10. Felgen unterscheiden sich stark in der Höhe der Profile. Mittlerweile führt fast jeder Hersteller Schläuche mit unterschiedlich langen Ventilen von 35 bis 65 Millimeter. Um ordentlich pumpen zu können, sollte das Ventil etwa 20 Millimeter aus der Felge ragen, gemessen bis zum Ende des Gewindestifts. Manche Schläuche, vor allem aber Schlauchreifen können durch Ventilverlängerungen angepasst werden.
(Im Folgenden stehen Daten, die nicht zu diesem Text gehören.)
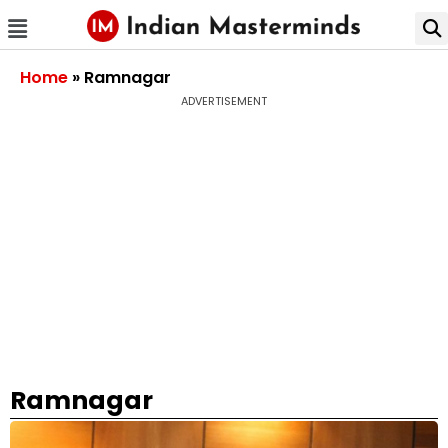
Home
»
Ramnagar
ADVERTISEMENT
Ramnagar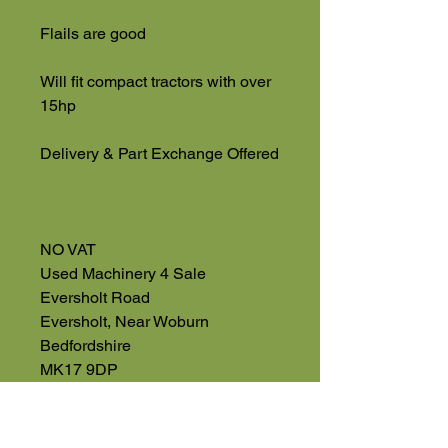
Flails are good
Will fit compact tractors with over
15hp
Delivery & Part Exchange Offered
NO VAT
Used Machinery 4 Sale
Eversholt Road
Eversholt, Near Woburn
Bedfordshire
MK17 9DP
01525 591068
11. Funktionelle Variante (rechts): Schrauben Sie den Ventileinsatz aus dem Ventilkörper, um dann die Verlängerung einzudrehen, in die wiederum der Einsatz geschraubt wird. Das Ventil bleibt dicht, die Handhabung wie gewohnt.
Unpraktische Alternative (links): Rohrartige Verlängerungen, die aufs Ventil geschraubt werden. Sie sind nicht so dicht, das Pumpen wird erschwert, weil das Ventil aufgedreht werden muss, bevor die Verlängerung aufgeschraubt wird. Und es kann nach einigem Gebrauch schwergängig werden. Dann müssen Sie die Rändelmutter mit einer Speiche oder Ähnlichem hineindrücken.
12. Lange Ventile in Aerofelgen neigen dazu, bei jeder Umdrehung gegen den Lochrand zu kippen und dabei nervtötend zu kllappern. Kleben Sie auf Höhe des Kontaktbereiches zur Felge zwei bis drei Lagen Isolierband um den Ventilkörper. Das Geräusch wird Geschichte sein.